抜粋本文
------------------------------------------------------------
販売店ではカローラクロスについて以下のように述べた。
「カローラクロスに関して、現時点(2021年7月下旬時点)では、8月下旬頃には予約受注を開始して、9月14日に正式発売するスケジュールになるだろう。試乗が可能になるのも9月下旬頃だ。お客様からの問い合わせは多い」。
■カローラクロスの外観、内装を徹底チェック!
カローラクロスは、文字通りカローラとエンジンやプラットフォームを共通化したSUVだ。カローラの「GA-C」と呼ばれるプラットフォームは、現行プリウスで初採用され、今はトヨタ車に幅広く普及した。したがってカローラクロスも、トヨタが用意するさまざまなミドルサイズカーと基本部分は共通化されている。
カローラクロスのホイールベース(前輪と後輪の間隔)は2640mmだから、同じプラットフォームを使うC-HR、カローラセダン/ツーリング/スポーツと等しい。現在日本で販売されているトヨタ車で、カローラクロスに最も近い車種はSUVのC-HRだ。
カローラクロスのボディサイズをタイ仕様で見ると、全長は4460mm、全幅は1825mm、全高は1620mmになる。C-HRに比べると70mm長く、30mmワイドで、70mm高い。ホイールベースは同じだが、ボディサイズはカローラクロスが少し大きい。
外観は比較的オーソドックスなSUVのスタイルだ。C-HRの外観は、5ドアクーペ風で都会的な印象を強めたが、カローラクロスは前輪駆動ベースのSUVながらも野性的な雰囲気を併せ持つ。既存のトヨタのSUVに当てはめると、カローラクロスのコンセプトやデザインは、RAV4とライズに近い。
内装の基本形状はC-HRに似ている。カローラクロスはオーソドックスな上質感を重視するが、各種のスイッチやATレバーの配置はC-HRと共通だ。
居住空間はホイールベースが等しいためにC-HRに近いが、前述の通り全高はカローラクロスが70mm高い。リアゲートの角度は、C-HRでは寝かされたが、カローラクロスは直立させた。
そうなると車内の後部はカローラクロスが広い。例えば身長170cmの乗員が座った時、C-HRの後席では頭上に握りコブシが1つ収まらないが、カローラクロスでは余裕が生じる。
またC-HRではサイドウィンドウの下端を後ろに向けて持ち上げたから、ドライバーから見ると斜め後方の視界が悪く、後席に座る乗員も圧迫感を抱く。この点もカローラクロスは外観が水平基調だから、大幅に改善される。後席に座った時の開放感でも差が生じる。
さらにカローラクロスは、全長がC-HRに比べて70mm長いので、リア側のオーバーハング(ボディが後輪よりも後ろ側へ張り出した部分)も伸びる。そのために荷室面積も少し広い。リアゲートもC-HRのように寝かせずに立てたから、背の高い荷物を積みやすい。
以上のようにカローラクロスは、全長が4460mmという適度なサイズで、後席を含めた居住空間と荷室が広い。ファミリーカーに最適なSUVに仕上がる。
エンジンはタイ生産のカローラクロスでは、直列4気筒1.8Lと、1.8Lをベースにしたハイブリッドが用意される。この組み合わせは、基本的にはカローラセダンやツーリングと同じだ。
日本仕様では、C-HRと同様に1.8Lのガソリンエンジンを1.2Lターボに変更したり、両方を設定する可能性もあるが、価格を割安に抑えるなら1.8Lが有利だ。売れ筋のパワーユニットはハイブリッドで、C-HRでも70~80%占める。
------------------------------------------------------------
提供資料
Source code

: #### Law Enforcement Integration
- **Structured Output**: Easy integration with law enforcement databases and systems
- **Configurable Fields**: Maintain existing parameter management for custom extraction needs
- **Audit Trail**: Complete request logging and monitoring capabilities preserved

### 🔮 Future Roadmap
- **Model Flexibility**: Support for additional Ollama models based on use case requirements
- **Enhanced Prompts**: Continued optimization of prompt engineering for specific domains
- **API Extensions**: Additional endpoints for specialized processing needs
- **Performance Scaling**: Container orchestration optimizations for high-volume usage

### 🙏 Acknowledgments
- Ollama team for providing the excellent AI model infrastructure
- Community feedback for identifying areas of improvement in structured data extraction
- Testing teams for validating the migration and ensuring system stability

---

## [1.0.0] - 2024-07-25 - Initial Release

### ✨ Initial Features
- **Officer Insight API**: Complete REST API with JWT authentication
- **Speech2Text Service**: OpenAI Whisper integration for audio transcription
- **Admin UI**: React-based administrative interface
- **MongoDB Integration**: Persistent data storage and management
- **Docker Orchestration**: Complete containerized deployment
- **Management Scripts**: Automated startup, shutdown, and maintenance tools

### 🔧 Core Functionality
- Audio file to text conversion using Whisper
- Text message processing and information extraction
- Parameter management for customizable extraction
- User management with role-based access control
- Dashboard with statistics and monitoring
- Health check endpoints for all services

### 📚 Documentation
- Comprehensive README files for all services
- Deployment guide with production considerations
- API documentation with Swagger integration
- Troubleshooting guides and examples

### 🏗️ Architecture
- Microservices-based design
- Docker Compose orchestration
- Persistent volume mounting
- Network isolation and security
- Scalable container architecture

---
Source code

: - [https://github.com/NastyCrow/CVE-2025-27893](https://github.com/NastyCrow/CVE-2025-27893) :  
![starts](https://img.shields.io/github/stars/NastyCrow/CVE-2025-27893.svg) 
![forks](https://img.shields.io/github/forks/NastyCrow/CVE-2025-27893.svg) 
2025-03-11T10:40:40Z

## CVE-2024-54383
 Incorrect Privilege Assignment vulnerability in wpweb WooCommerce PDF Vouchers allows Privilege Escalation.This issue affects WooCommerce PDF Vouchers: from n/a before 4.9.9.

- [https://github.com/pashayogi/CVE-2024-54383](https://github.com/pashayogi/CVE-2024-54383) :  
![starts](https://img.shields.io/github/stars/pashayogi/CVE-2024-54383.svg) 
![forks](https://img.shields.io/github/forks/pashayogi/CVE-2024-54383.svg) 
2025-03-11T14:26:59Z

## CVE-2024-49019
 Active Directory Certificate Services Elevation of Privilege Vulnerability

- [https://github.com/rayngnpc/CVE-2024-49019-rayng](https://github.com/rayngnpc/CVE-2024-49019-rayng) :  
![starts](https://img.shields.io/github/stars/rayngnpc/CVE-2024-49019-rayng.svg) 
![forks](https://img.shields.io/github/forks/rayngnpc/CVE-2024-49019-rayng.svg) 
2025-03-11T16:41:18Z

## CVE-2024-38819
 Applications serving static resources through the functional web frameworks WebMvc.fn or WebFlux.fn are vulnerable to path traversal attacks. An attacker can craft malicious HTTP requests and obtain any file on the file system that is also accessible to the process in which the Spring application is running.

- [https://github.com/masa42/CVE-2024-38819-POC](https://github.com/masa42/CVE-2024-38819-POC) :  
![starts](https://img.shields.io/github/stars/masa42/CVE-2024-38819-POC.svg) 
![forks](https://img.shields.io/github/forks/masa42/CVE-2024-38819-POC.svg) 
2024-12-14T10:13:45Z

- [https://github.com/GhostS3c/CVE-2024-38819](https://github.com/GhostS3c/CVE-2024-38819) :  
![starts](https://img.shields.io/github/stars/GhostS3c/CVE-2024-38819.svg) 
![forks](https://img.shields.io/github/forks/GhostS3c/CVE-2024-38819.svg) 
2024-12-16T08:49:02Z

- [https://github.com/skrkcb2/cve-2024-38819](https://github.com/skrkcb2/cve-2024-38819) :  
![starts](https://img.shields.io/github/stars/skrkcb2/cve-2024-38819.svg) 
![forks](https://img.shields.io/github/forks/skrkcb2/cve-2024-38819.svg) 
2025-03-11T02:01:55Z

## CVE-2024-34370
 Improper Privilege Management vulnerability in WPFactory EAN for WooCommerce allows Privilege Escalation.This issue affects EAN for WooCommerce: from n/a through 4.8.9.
------------------------------------------------------------
作業課題 A
カローラクロスに関する抜粋によると、カローラクロスのホイールベースは何mmか。
作業課題 B
カローラクロスに関する抜粋のうち、「カローラクロスのホイールベー」から「た時の開放感でも差が生じる。」までを、末尾の語句も含めて一字一句そのまま出力してください。

期待される解答 A
2640mm

期待される解答 B
カローラクロスのホイールベース(前輪と後輪の間隔)は2640mmだから、同じプラットフォームを使うC-HR、カローラセダン/ツーリング/スポーツと等しい。現在日本で販売されているトヨタ車で、カローラクロスに最も近い車種はSUVのC-HRだ。
カローラクロスのボディサイズをタイ仕様で見ると、全長は4460mm、全幅は1825mm、全高は1620mmになる。C-HRに比べると70mm長く、30mmワイドで、70mm高い。ホイールベースは同じだが、ボディサイズはカローラクロスが少し大きい。
外観は比較的オーソドックスなSUVのスタイルだ。C-HRの外観は、5ドアクーペ風で都会的な印象を強めたが、カローラクロスは前輪駆動ベースのSUVながらも野性的な雰囲気を併せ持つ。既存のトヨタのSUVに当てはめると、カローラクロスのコンセプトやデザインは、RAV4とライズに近い。
内装の基本形状はC-HRに似ている。カローラクロスはオーソドックスな上質感を重視するが、各種のスイッチやATレバーの配置はC-HRと共通だ。
居住空間はホイールベースが等しいためにC-HRに近いが、前述の通り全高はカローラクロスが70mm高い。リアゲートの角度は、C-HRでは寝かされたが、カローラクロスは直立させた。
そうなると車内の後部はカローラクロスが広い。例えば身長170cmの乗員が座った時、C-HRの後席では頭上に握りコブシが1つ収まらないが、カローラクロスでは余裕が生じる。
またC-HRではサイドウィンドウの下端を後ろに向けて持ち上げたから、ドライバーから見ると斜め後方の視界が悪く、後席に座る乗員も圧迫感を抱く。この点もカローラクロスは外観が水平基調だから、大幅に改善される。後席に座った時の開放感でも差が生じる。